An DXO object has the following properties:
Data Kind - the kind of data the DXO object carries (e.g. WEIGHTS, WEIGHT_DIFF, COLLECTION of DXOs, etc.)
Meta - meta properties that describe the data (e.g. whether processed/encrypted and processing algorithm). This is a dict.
Data - the dict that holds data of the DXO.
Note that a DXO object could be of COLLECTION kind. In this case, the Data of the DXO is a dict of DXO objects.
DXO Filter¶
Even though a filter can be written to process anything in a Shareable, for data privacy processing, filtering is usually against the payload itself. DXO-based filters could be very useful when the payload is a DXO object.
DXOFilter is a subclass of Filter and a mini-framework that makes it easy to write DXO-based filters. To write a DXO-based filter, you create the filter as a subclass of DXOFilter. Instead of writing the “process” method of the Filter class, you will write the “process_dxo” method. The “process” method is provided by the DXOFilter class.
Your subclass of DXOFilter benefits from the features of DXOFilter:
DXO structure processing. Since a DXO could contain a collection of sub-DXOs, which can contain even more DXOs, you can view the whole DXO as a tree of DXO nodes. Traversing this tree is done for you by the DXOFilter’s “process” method.
Data Kind checking. Your process_dxo method is called to process a DXO only when the DXO node is a data kind that your filter is configured to handle.
Filtering history recording. If a DXO node is processed by your filter, your filter’s class name will be appended to the DXO’s “filter_history”
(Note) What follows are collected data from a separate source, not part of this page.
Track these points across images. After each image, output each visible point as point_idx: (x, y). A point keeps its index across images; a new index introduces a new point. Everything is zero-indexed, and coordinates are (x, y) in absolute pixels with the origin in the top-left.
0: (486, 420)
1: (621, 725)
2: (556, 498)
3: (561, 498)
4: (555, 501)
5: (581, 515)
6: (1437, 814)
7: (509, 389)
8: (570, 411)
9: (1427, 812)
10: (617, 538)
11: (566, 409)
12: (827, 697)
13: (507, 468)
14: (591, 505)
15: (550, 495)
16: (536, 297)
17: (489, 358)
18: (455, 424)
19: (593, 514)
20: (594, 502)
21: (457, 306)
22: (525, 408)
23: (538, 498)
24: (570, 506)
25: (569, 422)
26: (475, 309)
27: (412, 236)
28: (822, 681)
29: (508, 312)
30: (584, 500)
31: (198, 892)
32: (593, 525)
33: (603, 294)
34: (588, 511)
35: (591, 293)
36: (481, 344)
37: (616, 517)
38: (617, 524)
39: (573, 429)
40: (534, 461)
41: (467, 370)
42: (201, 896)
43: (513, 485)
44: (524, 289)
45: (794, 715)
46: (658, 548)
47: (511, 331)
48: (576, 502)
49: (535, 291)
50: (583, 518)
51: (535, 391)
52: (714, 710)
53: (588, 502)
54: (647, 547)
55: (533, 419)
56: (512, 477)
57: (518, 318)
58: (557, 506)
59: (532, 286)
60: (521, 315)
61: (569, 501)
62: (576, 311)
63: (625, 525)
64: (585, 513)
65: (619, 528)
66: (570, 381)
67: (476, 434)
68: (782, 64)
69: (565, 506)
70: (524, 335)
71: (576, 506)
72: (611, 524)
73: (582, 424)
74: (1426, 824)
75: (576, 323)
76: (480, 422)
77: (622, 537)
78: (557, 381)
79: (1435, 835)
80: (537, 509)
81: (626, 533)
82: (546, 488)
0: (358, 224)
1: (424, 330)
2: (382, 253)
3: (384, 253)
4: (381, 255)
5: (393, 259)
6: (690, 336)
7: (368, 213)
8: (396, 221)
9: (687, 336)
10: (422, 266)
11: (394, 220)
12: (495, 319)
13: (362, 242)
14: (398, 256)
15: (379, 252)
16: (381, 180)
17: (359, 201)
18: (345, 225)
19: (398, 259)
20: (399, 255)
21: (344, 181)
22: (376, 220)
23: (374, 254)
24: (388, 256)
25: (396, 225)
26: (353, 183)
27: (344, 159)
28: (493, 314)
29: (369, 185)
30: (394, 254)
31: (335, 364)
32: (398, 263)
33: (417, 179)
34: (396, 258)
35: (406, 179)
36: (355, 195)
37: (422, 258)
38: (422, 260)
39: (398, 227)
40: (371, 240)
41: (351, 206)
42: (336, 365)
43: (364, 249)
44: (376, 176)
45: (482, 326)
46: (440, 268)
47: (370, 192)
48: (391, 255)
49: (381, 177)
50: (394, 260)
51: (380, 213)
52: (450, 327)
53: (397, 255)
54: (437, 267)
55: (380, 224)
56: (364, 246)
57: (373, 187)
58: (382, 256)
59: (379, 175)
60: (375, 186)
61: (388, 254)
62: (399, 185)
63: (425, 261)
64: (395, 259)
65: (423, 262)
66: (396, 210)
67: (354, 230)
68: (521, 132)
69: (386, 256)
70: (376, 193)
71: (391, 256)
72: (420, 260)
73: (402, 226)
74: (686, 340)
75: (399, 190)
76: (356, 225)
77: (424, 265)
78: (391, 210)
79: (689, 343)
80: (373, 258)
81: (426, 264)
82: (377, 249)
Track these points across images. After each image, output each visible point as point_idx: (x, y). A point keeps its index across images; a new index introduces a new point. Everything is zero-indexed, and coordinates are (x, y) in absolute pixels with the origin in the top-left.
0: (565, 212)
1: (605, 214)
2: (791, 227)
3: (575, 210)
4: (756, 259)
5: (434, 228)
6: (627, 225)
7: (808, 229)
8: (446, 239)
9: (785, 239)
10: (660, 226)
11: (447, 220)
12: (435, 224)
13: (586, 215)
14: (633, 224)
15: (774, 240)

Auditing. If your filter is applied, a job audit event will be created to record the fact that the filter is applied to data.
Creating a DXO Filter¶
You create a new DXO-based filter by extending the DXOFilter class, and provide the “process_dxo” method.
In your constructor, you need to determine supported DXO kinds and make them known to the super class (supported_data_kinds). You also need to specify what data kinds your filter is to be applied to (data_kinds_to_filter). Of course, data_kinds_to_filter must be a subset of the supported_data_kinds. Typically data_kinds_to_filter should be user configurable. Specifying supported_data_kinds makes it clear what the filter is capable of, and data_kinds_to_filter specifies how this particular filter is used.
Pay attention to the return value of the “process_dxo” method that you will write. You must return None if no processing is done to the DXO object passed to you. You must return a DXO object (could be the same DXO passed to you or a newly created one) if processing is applied to the DXO passed to you.
In the past, filters were written with implicitly assumed data kinds. They did not explicitly specify what kinds of data they can process. This worked sort of okay because filters could only be specified in the job configuration by a researcher, who usually knows what filters are applicable to the job. But this won’t work for site privacy policy where specified filters are for all jobs. DXO based filters work in a different way now: instead of assuming the data is always to be processed, DXOFilter only filters the DXO objects that are configured to be processed based on their data kinds - if a DXO object is not a configured kind, then it won’t be processed. This makes it possible for the Org Admin to simply specify filters based on data kinds they want to control.